Kota Jambi — Upacara pelepasan jemaah haji Kota Jambi tahun ini mencatat angka tertinggi dalam tiga tahun terakhir. Wali Kota Jambi Maulana memimpin acara di Aula Griya Mayang, Rumah Dinas Wali Kota, dihadiri Kementerian Haji dan Umrah, Kementerian Agama, serta perangkat daerah terkait. Pelepasan secara resmi dilaksanakan Senin (2/5/2026).
Jumlah jemaah melonjak 27 persen dibanding tahun sebelumnya. Lonjakan ini mencerminkan tingginya minat warga Kota Jambi untuk menunaikan ibadah haji dalam setahun ke depan. Sebaran jemaah terbanyak berasal dari Kecamatan Kota Baru sebanyak 217 orang, diikuti Jambi Selatan 158 orang dan Telanaipura 131 orang.
Langkah konkret penguatan layanan kesehatan tercermin dari penugasan dokter khusus untuk mendampingi jemaah selama pelaksanaan ibadah. Dokter ini akan melengkapi peran pembimbing kloter dalam memastikan kesehatan fisik jemaah tetap terjaga di tengat aktivitas ibadah yang padat.
"Haji membutuhkan fisik yang kuat. Jaga kesehatan dengan makan teratur dan membawa obat-obatan pribadi," ujar Wali Kota Maulana dalam sambutannya. Penekanan pada kesiapan fisik ini didasarkan pengalaman Wali Kota sebagai dokter pendamping haji sebelumnya yang melihat langsung tantangan kesehatan di lapangan.
Perbedaan kondisi cuaca, ketinggian, dan ritme aktivitas di Tanah Suci memerlukan persiapan tubuh khusus. Risiko dehidrasi, kelelahan, dan gangguan pencernaan menjadi hal yang kerap dialami jemaah tanpa persiapan matang.
Selain layanan medis, Pemkot Jambi membekali setiap jemaah dengan sambal khas hasil produksi UMKM binaan daerah. Inisiatif ini bukan sekadar simbolis, melainkan berdasarkan evaluasi kebijakan kesehatan selama penyelenggaraan haji sebelumnya.
"Kami berikan bekal tambahan untuk mengingatkan pentingnya makan. Kesehatan sangat dipengaruhi oleh pola konsumsi selama di Tanah Suci," kata Wali Kota. Program ini mengintegrasikan kesehatan jemaah dengan pemberdayaan ekonomi lokal, sehingga UMKM sampingan mendapat peluang pasar.
Kelima kelompok terbang (kloter) disusun dengan mempertimbangkan sebaran geografis warga, memudahkan koordinasi dan pengumpulan jemaah sebelum keberangkatan. Kloter 13 membawa jumlah jemaah terbanyak dengan 436 orang, disusul Kloter 20 sebanyak 228 orang, Kloter 22 (105 orang), Kloter 23 (63 orang), dan Kloter 24 (6 orang).

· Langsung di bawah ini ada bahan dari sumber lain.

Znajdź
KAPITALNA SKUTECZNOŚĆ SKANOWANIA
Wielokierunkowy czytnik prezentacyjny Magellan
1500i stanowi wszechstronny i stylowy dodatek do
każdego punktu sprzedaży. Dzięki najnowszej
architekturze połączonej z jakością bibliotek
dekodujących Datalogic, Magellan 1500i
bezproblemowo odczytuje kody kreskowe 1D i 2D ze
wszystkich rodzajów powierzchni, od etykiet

Distribusi kloter mempertimbangkan infrastruktur pendaftaran dan asrama haji di Batam, sehingga tidak terjadi antrian panjang saat registrasi kesehatan dan dokumen. Jadwal keberangkatan bertahap juga memungkinkan setiap jemaah mendapat penanganan optimal di embarkasi.
Kepala Kantor Haji Kota Jambi M. Kholis memberikan himbauan disiplin kepada setiap jemaah. "Jemaah haji Kota Jambi dikenal tertib. Jaga itu dengan mengikuti arahan pembimbing kloter dan menjaga kebersamaan," katanya dalam acara pelepasan.
Reputasi jemaah Jambi sebagai kelompok yang tertib dan kooperatif menjadi modal sosial yang perlu dipertahankan. Setiap jemaah individu mewakili citra Kota Jambi dan daerah di depan peserta haji dari berbagai nusantara.
Para jemaah dijadwalkan berkumpul di Kantor Wali Kota Jambi terlebih dahulu sebelum diberangkatkan ke Asrama Haji. Dari sana, rombongan melanjutkan perjalanan menuju Tanah Suci melalui embarkasi Batam dengan protokol kesehatan ketat sesuai standar Kementerian Haji dan Umrah.
Pemkot Jambi berharap seluruh jemaah dapat menjalankan ibadah dengan lancar dan kembali ke Tanah Air dengan predikat haji mabrur, serta membawa pengalaman spiritual yang mengubah hidup. Program penguatan kesehatan ini diarahkan sebagai komitmen pemerintah daerah dalam memastikan kesuksesan ibadah jemaah dari Kota Jambi.